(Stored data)
◆ ◆ ◆ ◆
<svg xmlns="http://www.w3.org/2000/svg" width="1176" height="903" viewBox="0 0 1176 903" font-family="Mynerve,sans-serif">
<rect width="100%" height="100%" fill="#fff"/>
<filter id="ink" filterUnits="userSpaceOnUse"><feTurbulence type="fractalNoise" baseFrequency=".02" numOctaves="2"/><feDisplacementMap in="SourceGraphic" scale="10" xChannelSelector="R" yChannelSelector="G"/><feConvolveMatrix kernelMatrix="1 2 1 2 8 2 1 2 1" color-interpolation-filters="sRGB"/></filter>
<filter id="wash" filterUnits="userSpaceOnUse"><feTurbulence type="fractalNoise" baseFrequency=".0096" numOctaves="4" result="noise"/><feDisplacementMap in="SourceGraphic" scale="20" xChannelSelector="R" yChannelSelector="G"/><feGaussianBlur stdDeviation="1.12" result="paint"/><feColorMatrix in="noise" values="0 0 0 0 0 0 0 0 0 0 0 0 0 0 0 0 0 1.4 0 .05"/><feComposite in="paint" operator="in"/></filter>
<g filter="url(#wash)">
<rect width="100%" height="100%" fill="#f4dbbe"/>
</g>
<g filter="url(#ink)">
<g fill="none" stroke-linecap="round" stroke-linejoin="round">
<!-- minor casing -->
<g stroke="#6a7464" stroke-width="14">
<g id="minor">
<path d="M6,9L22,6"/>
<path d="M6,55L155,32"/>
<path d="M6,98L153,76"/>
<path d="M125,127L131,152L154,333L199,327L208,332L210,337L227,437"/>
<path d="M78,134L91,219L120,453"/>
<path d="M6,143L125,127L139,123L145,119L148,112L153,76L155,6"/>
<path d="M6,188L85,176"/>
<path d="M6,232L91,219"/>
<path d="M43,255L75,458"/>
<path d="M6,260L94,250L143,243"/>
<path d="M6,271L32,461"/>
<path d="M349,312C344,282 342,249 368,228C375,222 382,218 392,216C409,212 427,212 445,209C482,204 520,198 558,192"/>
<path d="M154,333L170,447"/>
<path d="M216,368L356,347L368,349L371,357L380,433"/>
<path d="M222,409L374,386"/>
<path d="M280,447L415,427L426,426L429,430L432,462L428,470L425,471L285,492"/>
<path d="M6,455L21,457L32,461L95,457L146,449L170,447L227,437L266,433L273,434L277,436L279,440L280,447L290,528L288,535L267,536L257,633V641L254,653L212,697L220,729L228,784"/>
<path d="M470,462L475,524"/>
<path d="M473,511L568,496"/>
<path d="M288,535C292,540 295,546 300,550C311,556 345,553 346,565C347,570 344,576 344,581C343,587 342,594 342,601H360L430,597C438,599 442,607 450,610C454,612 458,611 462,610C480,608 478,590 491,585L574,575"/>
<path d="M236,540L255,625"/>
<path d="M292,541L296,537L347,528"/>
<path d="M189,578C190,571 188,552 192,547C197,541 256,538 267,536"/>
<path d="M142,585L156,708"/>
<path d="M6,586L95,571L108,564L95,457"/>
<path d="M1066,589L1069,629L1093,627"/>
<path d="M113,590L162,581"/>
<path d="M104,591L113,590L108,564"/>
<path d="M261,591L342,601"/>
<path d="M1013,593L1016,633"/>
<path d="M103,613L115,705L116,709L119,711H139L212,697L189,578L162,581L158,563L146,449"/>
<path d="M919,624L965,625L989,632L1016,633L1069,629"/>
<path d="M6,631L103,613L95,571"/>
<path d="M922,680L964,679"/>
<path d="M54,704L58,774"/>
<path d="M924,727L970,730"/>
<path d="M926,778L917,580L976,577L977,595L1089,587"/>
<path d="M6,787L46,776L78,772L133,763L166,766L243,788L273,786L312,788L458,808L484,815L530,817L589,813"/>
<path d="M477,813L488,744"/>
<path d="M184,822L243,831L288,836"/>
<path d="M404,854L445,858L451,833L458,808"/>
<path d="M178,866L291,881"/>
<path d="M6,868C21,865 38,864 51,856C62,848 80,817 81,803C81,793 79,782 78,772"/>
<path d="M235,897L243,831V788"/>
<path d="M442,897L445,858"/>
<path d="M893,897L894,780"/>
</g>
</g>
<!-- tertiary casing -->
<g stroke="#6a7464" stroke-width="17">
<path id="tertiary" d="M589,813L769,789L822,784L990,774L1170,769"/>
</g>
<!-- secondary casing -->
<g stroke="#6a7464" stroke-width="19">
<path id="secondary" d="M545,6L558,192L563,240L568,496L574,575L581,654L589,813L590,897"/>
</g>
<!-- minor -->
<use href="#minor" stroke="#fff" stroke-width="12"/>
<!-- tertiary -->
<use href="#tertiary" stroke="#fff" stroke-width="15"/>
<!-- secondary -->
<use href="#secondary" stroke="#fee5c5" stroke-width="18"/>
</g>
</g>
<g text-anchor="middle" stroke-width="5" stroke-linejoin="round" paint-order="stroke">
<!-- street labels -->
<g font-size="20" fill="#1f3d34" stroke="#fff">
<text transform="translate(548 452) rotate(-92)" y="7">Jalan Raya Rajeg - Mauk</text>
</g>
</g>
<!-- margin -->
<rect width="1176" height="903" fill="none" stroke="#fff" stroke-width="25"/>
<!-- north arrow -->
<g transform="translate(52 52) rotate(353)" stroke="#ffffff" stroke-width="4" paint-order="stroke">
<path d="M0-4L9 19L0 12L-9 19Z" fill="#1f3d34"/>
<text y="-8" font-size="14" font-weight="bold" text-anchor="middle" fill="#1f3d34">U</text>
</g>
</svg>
◆ ◆ ◆ ◆
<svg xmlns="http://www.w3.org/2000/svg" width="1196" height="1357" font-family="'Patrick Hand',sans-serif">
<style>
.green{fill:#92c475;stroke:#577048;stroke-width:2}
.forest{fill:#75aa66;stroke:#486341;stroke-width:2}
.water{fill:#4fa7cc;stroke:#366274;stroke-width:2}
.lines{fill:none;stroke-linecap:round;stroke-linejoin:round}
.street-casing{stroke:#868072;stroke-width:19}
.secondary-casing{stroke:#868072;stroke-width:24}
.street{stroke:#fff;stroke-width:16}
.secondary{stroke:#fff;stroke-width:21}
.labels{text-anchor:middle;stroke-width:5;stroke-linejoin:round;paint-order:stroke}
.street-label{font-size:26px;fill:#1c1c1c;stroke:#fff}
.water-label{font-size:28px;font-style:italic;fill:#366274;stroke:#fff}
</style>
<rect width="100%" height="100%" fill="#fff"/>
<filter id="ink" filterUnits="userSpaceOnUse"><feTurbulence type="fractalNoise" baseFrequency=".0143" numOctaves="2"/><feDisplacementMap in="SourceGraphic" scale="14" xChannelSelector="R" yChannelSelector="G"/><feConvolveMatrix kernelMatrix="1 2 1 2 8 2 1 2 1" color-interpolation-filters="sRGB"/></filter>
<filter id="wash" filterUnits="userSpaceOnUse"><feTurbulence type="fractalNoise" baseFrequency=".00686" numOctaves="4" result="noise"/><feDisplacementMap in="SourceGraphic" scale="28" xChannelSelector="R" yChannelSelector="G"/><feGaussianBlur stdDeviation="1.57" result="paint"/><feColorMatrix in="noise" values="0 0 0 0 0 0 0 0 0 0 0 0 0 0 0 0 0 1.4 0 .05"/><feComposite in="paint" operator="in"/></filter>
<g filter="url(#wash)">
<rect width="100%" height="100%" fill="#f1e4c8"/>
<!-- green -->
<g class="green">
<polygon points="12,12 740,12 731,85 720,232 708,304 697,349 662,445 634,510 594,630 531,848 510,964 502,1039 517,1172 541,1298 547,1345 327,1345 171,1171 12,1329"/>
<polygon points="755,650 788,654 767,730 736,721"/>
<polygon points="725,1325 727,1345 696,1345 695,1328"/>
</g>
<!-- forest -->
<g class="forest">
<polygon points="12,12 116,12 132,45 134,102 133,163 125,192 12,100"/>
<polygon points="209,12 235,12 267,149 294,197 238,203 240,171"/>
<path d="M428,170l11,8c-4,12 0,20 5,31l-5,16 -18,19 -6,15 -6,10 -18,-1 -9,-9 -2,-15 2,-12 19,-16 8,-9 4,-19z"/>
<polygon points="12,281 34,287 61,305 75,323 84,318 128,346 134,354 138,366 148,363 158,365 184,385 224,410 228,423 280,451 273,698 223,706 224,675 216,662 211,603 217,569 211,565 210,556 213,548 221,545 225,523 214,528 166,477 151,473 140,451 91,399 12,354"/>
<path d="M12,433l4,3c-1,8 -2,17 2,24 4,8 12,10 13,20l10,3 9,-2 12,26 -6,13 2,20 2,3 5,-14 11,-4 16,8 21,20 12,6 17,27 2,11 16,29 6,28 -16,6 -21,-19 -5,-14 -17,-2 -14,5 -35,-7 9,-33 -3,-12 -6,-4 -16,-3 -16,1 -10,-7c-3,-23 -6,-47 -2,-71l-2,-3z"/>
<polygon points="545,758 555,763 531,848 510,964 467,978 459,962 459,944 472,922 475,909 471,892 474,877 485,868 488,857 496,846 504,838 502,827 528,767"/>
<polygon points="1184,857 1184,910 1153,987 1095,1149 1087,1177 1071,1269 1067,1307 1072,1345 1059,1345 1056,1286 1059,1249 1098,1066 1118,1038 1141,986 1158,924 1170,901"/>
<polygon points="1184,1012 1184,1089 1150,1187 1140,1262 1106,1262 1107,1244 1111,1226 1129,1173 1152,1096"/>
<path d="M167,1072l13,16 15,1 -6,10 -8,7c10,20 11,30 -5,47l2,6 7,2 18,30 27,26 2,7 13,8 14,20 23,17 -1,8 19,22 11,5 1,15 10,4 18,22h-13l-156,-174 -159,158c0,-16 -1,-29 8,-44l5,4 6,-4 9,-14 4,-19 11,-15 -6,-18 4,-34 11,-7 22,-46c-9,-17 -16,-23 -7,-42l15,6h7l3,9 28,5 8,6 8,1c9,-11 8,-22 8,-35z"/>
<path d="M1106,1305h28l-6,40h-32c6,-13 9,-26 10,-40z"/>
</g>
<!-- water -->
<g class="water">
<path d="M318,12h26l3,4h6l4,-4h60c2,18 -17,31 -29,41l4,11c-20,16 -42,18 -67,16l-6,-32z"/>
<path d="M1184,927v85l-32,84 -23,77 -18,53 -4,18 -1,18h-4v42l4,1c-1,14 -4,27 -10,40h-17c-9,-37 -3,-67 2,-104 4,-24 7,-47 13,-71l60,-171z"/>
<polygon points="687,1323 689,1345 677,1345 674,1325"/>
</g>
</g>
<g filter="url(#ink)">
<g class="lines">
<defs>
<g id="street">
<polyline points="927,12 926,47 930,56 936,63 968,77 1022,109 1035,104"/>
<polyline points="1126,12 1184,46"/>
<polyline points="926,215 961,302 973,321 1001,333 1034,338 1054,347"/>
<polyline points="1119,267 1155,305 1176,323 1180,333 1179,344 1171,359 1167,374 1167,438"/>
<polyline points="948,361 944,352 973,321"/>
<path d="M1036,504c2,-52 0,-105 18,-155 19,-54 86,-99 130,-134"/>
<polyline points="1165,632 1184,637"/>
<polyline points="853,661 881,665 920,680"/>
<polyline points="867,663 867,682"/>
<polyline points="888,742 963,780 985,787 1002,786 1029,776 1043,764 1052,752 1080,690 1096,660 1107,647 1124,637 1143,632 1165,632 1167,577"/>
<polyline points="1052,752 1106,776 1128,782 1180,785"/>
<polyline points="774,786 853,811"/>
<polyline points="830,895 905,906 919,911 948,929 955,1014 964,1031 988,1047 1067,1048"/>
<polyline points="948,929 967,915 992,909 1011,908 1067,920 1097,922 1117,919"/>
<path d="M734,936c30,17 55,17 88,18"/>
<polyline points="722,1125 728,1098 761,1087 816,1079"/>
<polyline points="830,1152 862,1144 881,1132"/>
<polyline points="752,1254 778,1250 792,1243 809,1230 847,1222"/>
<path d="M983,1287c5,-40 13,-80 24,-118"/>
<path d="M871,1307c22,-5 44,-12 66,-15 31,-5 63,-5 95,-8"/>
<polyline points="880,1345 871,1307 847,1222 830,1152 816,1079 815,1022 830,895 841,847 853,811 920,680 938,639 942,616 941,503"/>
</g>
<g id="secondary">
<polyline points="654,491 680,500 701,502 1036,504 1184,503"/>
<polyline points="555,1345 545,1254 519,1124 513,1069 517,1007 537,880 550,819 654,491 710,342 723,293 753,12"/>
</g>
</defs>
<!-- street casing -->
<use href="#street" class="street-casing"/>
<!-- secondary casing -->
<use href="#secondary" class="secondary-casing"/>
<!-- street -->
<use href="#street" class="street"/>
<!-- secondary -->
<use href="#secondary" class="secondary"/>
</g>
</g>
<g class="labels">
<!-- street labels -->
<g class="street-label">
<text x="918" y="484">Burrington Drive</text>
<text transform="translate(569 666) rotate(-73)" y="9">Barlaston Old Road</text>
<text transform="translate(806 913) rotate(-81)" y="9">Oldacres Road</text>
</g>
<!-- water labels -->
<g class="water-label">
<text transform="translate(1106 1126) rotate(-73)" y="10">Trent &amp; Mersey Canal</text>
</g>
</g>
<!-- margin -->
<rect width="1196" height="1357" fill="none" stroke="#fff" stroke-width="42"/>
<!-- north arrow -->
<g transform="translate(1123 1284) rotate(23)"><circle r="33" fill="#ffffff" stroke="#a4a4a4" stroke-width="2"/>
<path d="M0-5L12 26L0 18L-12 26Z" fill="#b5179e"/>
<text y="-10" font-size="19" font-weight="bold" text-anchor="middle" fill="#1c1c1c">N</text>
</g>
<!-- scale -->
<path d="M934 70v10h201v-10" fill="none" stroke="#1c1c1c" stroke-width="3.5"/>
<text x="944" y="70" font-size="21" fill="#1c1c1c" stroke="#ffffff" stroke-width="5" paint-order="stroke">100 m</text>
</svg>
◆ ◆ ◆ ◆
■ WORK INSTRUCTION ■
Give only how many lines above hold "linecap".

■ ANSWER SECTION ■
2